3 Investment Tips To Survive And Thrive In The Greek Crisis

Personal Finance

3 Investment Tips To Survive And Thrive In The Greek Crisis

We’ve worked out some steps you can take to survive, and even thrive, in the chaos.

Published on 14 August 2015

The bad news is that the Greek crisis can’t be isolated from the rest of the EU, and there will be a spill over effect. The good news is that every crisis can mean opportunity, assuming you’re prepared for it. We’ve worked out some steps you can take to survive, and even thrive, in the chaos:


Don’t start selling in a panic

If your portfolio has exposure to Greece or Europe, don’t panic and start selling just yet. A well-diversified portfolio, with a long investment horizon, is specifically meant to ride out situations such as this one. Remember that, if you join the herd and panic sell, there is a chance of incurring a capital loss (prices have probably already fallen at this point).

With regard to Europe, many experts consider Greece to be sufficiently ring-fenced (isolated) to prevent an immediate, major recession throughout the EU:

“There is certainly the possibility that Greece does exit the Eurozone, which would inevitably be complex and drawn out. A Grexit would likely drive some investors out of the EUR, and a powerful ECB liquidity response could also weaken the currency. Additionally, a stronger dollar and global financial instability are likely to delay the US Federal Reserve’s first rate hike, which in turn could slow the USD’s appreciation. However, even if those factors pushed EUR USD to parity, we think that at least over the next six months, Greece is sufficiently ring-fenced that contagion to other European countries and therefore a threat to the European growth story is unlikely.” – UBS Wealth Management, Chief Investment Office

The same report cites that: “We see the probability of success in containing spreads at current or lower levels on a six-month horizon at 85%.”

While it is not a bad idea to systemically lower your exposure to Greece and Europe, simply selling off everything as soon as possible is likely to be detrimental to financial goals. Speak to your private banker about your exposure to Greece and Europe, and have them explain what to expect. If you are still uncomfortable, they will be able to rebalance your portfolio appropriately. But whatever the case, don’t attempt to fix the problem by making rash, individual decisions to offload your assets.

(If you do not have a private banker, we can put you in touch with a qualified wealth manager for free. Just use our quick questionnaire).


Start looking at cash, to prepare for any opportunities

While a Greek exit would introduce significant volatility into the markets, it is likely to be momentary. Some of the likely effects, such a falling Euro, might in fact provide opportunities to investors with cash on hand.

Private banking establishment C.Hoare & Co. are taking the position that:

“We would expect the ECB to then support the remaining Eurozone countries, reducing financial contagion and spurring an equity market rally after the initial negative reaction.
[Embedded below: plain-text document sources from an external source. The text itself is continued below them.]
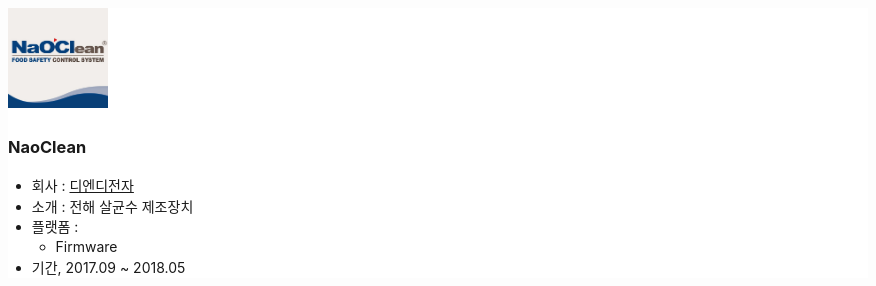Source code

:<img src="./doc/img/naoclean.jpg" width="100">

### NaoClean

- 회사 : [디엔디전자](http://dndele.com)
- 소개 : 전해 살균수 제조장치
- 플랫폼 : 
  - Firmware
- 기간, 2017.09 ~ 2018.05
If this scenario plays out then once we believe the markets have taken the Greek exit from the Eurozone into consideration in its pricing, we may look to increase our exposure to European equities.”

In short, having some cash at the ready might convert this crisis into an opportunity. However, do speak to your wealth manager to ensure you have the right risk appetite – while there may be money to be made, there’s no point going for it if it means you won’t sleep easy.


In the event of a “Flight to safety” to the US dollar,
start looking more toward markets like Singapore

One potential side effect of the Greek crisis is a flight from the Euro to the US dollar. This is not great news for American companies, as the strong US dollar coupled with weaker purchasing power in Europe could mean slower exports. You don’t want to be heavily invested in the affected companies, in the event of sluggish trade.

The real possibility of a falling Euro can be seen in disgruntled responses, to the prospect of products like Eurobonds:

On the face of it, issuing Eurobonds and agreeing to fiscal union may seem like the obvious solution to Euro area troubles. But what does that actually mean? If you are German, it might mean that your balance sheet will be used to prop up the entire European balance sheet, which entails an unwelcome massive transfer away from you.”

– Huw Pill, speaking on the real cost of Grexit for Goldman Sachs.

Since Chinese markets are not doing too well either, it may be a good time to take another look at places like Singapore. Again, voice your concerns to your wealth manager – they will have the necessary data to help you make the call.